A fourth and newer theoretical approach may be thought of as the ambience retention school. Ambience retention adherents recognize that certain places—often urban neighborhoods or commercial districts, but also rural landscapes, agricultural areas, and the like—convey a distinct and valuable sense of place that is recognizable and valued by most people—notably people who do not necessarily live in the places thus valued. Many historic districts have been established because of their ambience, and it is often a major challenge to retain that ambience in rehabilitating and adapting historic districts to a changing world.

A related but nonetheless distinct school of thought is the kitsch school, which holds that a place is significant if it reflects some perhaps obscure but interesting or amusing aspect of popular history and culture. Practitioners of the kitsch school value places like drive-ins and motels along old Route 66.

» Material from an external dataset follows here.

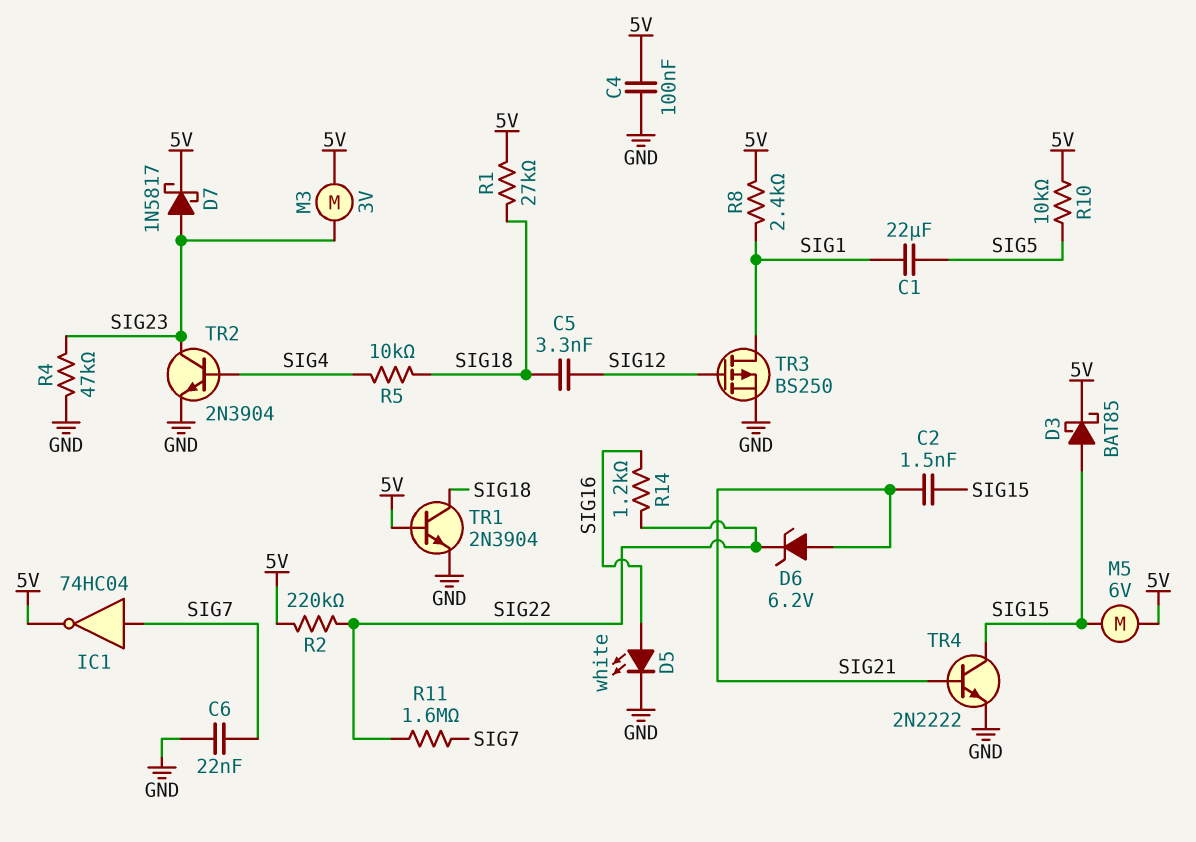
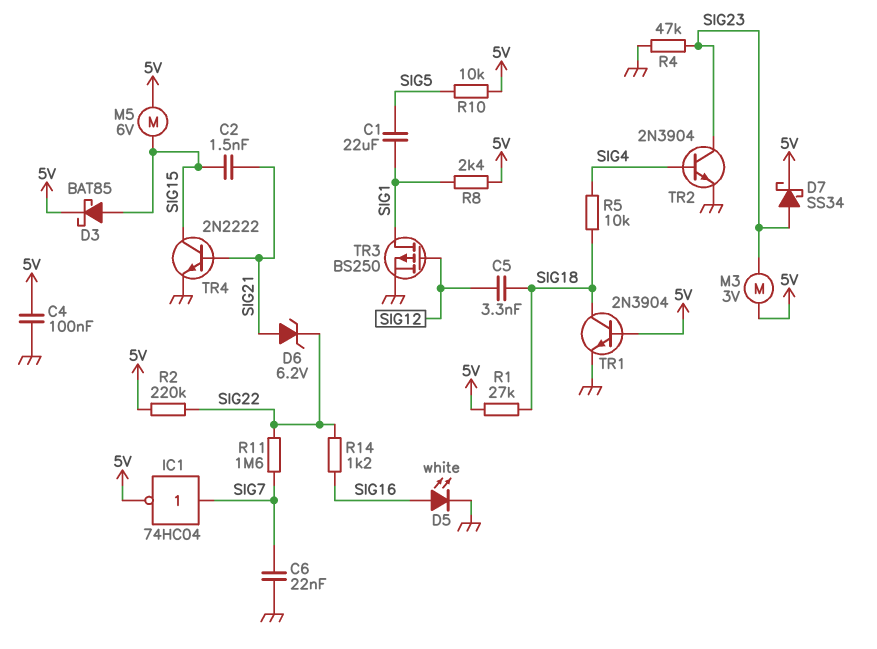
D7: schottky 1N5817 (A SIG23, K 5V) -> schottky SS34 (A SIG23, K 5V)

Finally, there is what I think can best be called the community value school, which sees a place as significant if it is valued by a living community. Such value may be ascribed to something because community members feel it contributes to the community’s sense of its identity, its cultural integrity, or its relationships with the biophysical—and sometimes spiritual—environment. TCPs are obviously significant primarily within this school of thought, which I believe found its legislative expression in 1966 in the National Historic Preservation Act.

2 comments:

Unknown said...

With these theories of significance, you then get a sense of bias at the root core. Especially, in 1956 with Mission 66,the government relaunched the NHL program to identify NS utilizing thematic studies. Instead of designating them all as the 1935 HA did, they selected ones they that were nationally significant. Now you get a problem of perception; people only selecting things for nominations that is believed the NPS will consider significant. Even though, the 1966 NHPA pushed for a broader audience by encouraging state and local nominations, people still fall into the trap of-if it doesn't fall into any or most of the categories for nominations, then it is not worthy of considering. Instead, we need to expand our repertoire of preservation, and especially, start considering creating a more inclusive urban landscape history where there are a lot of sites that are representative of our shared cultural history. Also, we need to start moving the long list of nominations forward to the registration process so we can better secure their presence in our ever changing and expanding American landscape.

Thomas F King said...

Just one quibble, Christie -- why should we "move the long list of nominations forward?" If what's been nominated, or even considered, is just the stuff that people have concluded that NPS will accept based on ITs value judgments, why should anyone go to the trouble of moving them forward? Even if doing so would "secure their presence in our.. landscape?" Wouldn't we just be securing the vision of the past held by a small coterie of ostensible experts in NPS?